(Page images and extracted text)

──────────

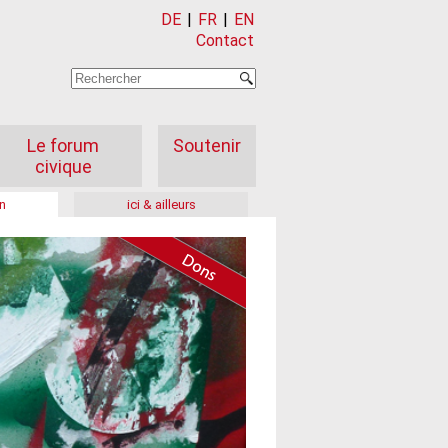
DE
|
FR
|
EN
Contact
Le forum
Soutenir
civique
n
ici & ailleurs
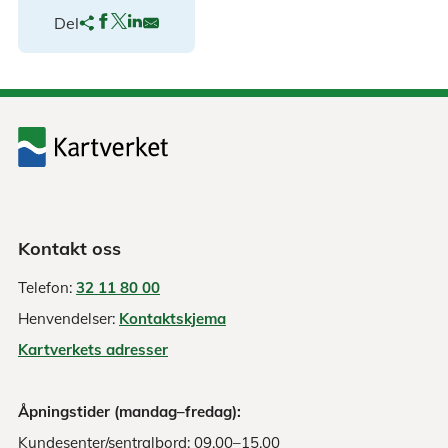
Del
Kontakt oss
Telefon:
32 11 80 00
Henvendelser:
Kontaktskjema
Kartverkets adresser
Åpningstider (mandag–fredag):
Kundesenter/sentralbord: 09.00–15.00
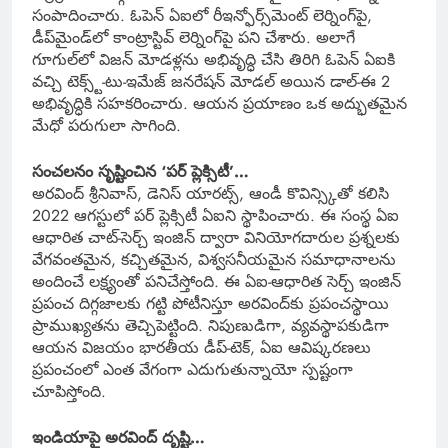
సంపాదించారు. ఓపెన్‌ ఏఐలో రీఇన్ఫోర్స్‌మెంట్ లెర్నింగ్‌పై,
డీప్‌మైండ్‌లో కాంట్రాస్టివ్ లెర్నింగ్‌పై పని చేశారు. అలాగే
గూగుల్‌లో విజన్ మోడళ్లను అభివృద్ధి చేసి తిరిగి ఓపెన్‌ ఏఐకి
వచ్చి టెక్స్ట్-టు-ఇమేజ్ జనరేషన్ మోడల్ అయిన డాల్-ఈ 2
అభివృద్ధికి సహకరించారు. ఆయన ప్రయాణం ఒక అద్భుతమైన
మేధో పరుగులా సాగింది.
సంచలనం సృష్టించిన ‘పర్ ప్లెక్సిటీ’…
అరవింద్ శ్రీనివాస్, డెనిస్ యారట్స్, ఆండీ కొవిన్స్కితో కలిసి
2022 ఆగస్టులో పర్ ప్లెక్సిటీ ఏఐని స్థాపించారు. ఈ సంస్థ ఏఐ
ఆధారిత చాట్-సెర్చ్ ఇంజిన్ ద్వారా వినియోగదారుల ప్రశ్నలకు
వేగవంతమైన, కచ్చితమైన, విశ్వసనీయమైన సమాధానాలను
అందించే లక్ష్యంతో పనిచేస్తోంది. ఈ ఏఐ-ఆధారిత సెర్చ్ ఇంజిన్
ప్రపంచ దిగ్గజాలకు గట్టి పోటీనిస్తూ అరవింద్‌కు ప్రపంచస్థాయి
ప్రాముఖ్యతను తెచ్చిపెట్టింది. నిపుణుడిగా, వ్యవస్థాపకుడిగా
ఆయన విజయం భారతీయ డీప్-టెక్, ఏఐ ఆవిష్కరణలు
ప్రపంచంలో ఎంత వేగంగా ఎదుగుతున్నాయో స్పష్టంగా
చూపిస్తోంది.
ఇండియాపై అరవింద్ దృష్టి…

──────────

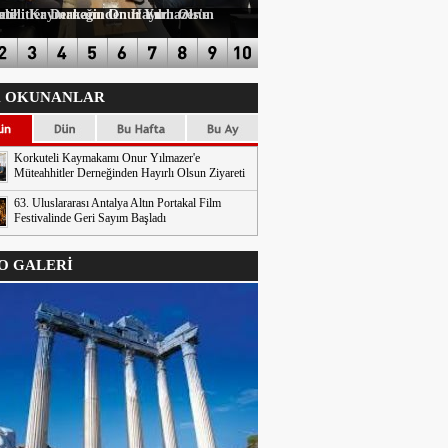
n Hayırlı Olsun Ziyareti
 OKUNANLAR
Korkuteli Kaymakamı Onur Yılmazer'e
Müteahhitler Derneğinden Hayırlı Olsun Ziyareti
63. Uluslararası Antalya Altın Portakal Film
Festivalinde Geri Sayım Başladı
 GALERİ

──────────

- [Assigned task]: Only one number is needed: please count the lines of the entries above in which the string "Ziyareti" occurs.

- [Result for this exercise]: 2